- Born: Pamelia Sarah Vining 10 April 1826 Clarendon, New York
- Died: 6 March 1897 (aged 70) Ingersoll, Ontario
- Occupations: Teacher, Author, Poet
- Spouse: James Colton Yule
- Writing career
- Pen name: P.S.V., Emillia, Xenette
- Genres: poetry, fiction
- Subject: religion

= Pamelia Sarah Vining =

Canadian poet

Pamelia Sarah Yule, née Vining, also known as Mrs. J. C. Yule (10 April 1826 - 6 March 1897) was an American born Canadian poet and writer.

==Biography==
Yule was born in Clarendon, New York to Daniel Vining, a farmer, and Lydia Vining. She was educated at a local school and at home by her mother. She began teaching school in Michigan at the age of 15. She attended Albion College and eventually received a degree of Mistress of Science and Arts, an honorary degree then awarded to female graduates. In 1860 she taught English language and arts at Canadian Literary Institute in Woodstock, Ontario. In 1866, she married James Colton Yule and moved with him to Brantford where James ran a grammar school. In 1874 James accepted a professorship in New Testament studies at the institute. After James died in 1876, she devoted her time to church service and writing. She died in Ingersoll, Ontario in 1897.

## COMPLETE THE FOLLOWING
1. Answer these questions from the biography of Pamelia Sarah Vining:
(a) In what town and province did she die?
(b) At what age did she start teaching school in Michigan?
(c) What position did James Colton Yule accept in 1874?
2. Sum up the biography of Pamelia Sarah Vining in two sentences.
3. Transcribe everything from "- Born: Pamelia" down to "poet and writer." in the biography of Pamelia Sarah Vining, word for word.

Stored data entries:
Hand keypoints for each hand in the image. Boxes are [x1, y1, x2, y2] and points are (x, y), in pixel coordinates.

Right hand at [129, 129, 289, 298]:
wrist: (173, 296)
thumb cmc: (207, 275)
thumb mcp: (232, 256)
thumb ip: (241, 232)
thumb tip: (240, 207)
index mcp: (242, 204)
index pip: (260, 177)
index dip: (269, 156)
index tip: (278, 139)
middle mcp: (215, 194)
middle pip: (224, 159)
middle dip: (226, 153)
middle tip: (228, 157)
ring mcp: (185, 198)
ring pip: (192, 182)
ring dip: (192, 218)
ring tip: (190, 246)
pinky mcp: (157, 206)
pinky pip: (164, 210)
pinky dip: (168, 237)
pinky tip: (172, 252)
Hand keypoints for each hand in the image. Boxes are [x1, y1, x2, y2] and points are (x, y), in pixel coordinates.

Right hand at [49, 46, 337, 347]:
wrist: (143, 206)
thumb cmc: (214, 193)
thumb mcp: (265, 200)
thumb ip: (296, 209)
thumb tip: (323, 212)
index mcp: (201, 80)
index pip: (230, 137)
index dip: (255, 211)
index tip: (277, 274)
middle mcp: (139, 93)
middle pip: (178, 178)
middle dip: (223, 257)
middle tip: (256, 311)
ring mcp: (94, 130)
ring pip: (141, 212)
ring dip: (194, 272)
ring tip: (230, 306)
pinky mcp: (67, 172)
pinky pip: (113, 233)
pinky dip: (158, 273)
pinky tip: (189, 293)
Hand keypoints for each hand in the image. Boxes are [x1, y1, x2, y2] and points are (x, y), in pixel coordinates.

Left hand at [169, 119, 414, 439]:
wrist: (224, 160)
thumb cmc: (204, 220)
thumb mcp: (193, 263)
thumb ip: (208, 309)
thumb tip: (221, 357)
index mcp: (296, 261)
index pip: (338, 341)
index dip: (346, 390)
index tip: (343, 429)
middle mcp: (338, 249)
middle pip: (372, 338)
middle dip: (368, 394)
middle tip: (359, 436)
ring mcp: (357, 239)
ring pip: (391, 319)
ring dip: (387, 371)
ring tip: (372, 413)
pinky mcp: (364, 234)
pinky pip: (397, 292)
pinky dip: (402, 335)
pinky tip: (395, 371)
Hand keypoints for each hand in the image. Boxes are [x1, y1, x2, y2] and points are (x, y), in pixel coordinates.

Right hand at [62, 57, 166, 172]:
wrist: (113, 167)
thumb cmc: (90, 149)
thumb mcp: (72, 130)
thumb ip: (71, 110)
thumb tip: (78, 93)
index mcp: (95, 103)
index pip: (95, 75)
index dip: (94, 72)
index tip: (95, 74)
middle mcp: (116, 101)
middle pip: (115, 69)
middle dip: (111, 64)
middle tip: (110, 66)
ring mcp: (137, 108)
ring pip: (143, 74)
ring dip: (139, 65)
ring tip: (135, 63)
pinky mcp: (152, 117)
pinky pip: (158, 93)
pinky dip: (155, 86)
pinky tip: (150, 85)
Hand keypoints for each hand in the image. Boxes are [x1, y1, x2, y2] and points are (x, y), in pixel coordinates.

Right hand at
==
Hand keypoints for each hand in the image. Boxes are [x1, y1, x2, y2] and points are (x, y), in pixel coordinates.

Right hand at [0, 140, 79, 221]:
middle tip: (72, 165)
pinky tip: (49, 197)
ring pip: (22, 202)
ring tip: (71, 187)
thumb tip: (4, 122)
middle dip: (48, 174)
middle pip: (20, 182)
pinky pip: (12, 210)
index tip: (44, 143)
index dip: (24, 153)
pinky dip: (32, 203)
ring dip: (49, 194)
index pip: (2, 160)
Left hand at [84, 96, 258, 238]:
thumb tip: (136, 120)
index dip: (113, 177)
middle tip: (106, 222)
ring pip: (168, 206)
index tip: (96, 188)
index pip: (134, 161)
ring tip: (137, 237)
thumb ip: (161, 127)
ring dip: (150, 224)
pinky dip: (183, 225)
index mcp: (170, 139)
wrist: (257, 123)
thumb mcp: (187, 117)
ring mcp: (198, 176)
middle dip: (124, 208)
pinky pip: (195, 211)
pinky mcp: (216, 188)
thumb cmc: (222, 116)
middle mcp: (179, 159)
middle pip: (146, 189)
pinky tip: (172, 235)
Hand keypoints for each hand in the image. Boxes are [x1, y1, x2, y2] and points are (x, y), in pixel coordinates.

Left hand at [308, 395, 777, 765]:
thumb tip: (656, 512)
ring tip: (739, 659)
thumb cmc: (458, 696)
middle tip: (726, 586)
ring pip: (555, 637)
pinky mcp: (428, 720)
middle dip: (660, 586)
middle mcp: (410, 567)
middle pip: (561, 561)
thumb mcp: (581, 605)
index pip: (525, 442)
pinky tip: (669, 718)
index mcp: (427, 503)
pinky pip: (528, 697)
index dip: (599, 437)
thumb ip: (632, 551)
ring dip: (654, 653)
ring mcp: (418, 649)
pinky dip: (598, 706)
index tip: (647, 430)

## SOLUTIONS BELOW
1.
(a) Ingersoll, Ontario
(b) 15
(c) A professorship in New Testament studies at the institute

2. Pamelia Sarah Yule, née Vining, was an American born Canadian poet and writer, born in Clarendon, New York in 1826 and died in Ingersoll, Ontario in 1897. She began teaching school at 15, attended Albion College, taught at the Canadian Literary Institute in Woodstock, Ontario, married James Colton Yule in 1866, and after his death in 1876 devoted her time to church service and writing.

3.
- Born: Pamelia Sarah Vining 10 April 1826 Clarendon, New York
- Died: 6 March 1897 (aged 70) Ingersoll, Ontario
- Occupations: Teacher, Author, Poet
- Spouse: James Colton Yule
- Writing career
- Pen name: P.S.V., Emillia, Xenette
- Genres: poetry, fiction
- Subject: religion

= Pamelia Sarah Vining =

Canadian poet

Pamelia Sarah Yule, née Vining, also known as Mrs. J. C. Yule (10 April 1826 - 6 March 1897) was an American born Canadian poet and writer.